To do
Copy the listing exactly, starting at its first line and stopping after the line containing "title MODELADO DINÁMICO". Include both that first line and the line with "title MODELADO DINÁMICO".

Data provided
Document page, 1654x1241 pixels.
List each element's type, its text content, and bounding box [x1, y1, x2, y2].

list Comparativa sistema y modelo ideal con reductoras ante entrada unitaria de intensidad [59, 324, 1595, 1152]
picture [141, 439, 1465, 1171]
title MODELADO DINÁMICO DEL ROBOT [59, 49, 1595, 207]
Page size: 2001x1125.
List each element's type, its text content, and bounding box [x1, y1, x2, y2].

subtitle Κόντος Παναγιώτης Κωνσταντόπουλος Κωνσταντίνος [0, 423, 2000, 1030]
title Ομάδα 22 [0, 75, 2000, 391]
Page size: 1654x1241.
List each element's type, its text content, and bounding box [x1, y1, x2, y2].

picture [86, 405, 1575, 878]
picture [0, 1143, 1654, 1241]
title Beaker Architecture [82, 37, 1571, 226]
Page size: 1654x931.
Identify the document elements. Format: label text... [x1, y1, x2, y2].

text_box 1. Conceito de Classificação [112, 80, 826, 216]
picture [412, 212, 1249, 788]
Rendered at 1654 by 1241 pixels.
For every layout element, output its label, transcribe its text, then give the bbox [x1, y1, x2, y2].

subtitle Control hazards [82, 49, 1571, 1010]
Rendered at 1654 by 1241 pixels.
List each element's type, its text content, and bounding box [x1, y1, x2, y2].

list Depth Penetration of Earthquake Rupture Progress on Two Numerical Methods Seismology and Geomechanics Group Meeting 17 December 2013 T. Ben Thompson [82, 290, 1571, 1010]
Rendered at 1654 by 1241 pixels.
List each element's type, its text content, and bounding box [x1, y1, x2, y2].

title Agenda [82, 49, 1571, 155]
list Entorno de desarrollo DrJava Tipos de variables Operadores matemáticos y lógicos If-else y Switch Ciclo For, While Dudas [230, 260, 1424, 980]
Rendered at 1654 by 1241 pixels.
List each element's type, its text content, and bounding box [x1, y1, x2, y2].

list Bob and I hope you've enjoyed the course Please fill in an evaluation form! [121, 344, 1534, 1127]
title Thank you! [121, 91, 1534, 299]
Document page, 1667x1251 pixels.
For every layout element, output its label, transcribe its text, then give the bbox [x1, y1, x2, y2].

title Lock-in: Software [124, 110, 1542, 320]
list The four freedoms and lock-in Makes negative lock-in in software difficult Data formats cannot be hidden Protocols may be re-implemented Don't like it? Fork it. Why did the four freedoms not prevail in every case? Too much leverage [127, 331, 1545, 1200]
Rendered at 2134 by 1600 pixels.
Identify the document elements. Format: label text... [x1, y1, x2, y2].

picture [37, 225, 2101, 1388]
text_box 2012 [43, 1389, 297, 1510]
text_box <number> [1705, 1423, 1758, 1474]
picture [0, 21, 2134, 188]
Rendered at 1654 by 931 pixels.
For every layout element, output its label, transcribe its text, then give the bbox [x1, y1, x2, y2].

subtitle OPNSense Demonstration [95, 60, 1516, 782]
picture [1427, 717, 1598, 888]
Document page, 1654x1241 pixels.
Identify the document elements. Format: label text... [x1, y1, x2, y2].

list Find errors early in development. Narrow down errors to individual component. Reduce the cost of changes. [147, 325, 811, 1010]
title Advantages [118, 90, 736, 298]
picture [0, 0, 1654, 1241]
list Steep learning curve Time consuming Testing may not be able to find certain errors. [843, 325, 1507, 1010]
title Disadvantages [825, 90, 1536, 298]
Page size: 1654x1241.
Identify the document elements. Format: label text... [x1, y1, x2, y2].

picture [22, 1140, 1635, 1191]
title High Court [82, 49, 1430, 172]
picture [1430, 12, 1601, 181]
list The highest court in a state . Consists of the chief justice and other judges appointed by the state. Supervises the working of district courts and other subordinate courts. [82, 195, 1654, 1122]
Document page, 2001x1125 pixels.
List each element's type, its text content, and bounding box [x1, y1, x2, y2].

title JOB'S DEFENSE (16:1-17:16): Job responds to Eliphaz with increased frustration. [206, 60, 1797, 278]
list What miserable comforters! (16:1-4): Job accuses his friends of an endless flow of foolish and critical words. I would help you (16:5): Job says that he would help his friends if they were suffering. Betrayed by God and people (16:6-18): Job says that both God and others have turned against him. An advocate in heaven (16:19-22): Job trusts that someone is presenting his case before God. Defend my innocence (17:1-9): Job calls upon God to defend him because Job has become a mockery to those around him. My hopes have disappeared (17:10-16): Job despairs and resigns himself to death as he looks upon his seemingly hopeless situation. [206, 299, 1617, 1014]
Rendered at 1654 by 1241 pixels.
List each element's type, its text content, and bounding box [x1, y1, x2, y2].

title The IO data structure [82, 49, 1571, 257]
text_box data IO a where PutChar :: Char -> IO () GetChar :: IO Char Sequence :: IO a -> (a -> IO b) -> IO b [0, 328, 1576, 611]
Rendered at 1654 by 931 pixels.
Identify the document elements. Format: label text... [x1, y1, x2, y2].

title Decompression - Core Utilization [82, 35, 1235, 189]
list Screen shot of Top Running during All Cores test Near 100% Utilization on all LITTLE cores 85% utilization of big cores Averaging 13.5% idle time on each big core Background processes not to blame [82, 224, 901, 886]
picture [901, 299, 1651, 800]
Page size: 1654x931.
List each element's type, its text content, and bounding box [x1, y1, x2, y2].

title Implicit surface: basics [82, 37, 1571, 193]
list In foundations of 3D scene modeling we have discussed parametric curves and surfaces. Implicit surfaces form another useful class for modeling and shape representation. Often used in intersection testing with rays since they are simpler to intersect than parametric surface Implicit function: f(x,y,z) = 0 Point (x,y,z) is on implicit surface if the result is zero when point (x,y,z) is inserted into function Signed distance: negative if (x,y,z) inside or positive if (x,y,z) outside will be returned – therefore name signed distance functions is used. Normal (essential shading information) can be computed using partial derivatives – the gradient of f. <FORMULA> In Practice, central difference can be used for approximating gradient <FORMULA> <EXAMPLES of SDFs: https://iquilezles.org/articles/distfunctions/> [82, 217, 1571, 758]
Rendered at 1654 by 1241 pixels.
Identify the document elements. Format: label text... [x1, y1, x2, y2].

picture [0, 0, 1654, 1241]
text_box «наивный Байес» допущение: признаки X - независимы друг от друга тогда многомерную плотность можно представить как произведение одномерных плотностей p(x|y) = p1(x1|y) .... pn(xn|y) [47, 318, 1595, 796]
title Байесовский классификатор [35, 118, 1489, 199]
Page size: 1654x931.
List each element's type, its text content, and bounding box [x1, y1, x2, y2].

Output for this exercise
Document page, 1654x1241 pixels.
List each element's type, its text content, and bounding box [x1, y1, x2, y2].

list Comparativa sistema y modelo ideal con reductoras ante entrada unitaria de intensidad [59, 324, 1595, 1152]
picture [141, 439, 1465, 1171]
title MODELADO DINÁMICO DEL ROBOT [59, 49, 1595, 207]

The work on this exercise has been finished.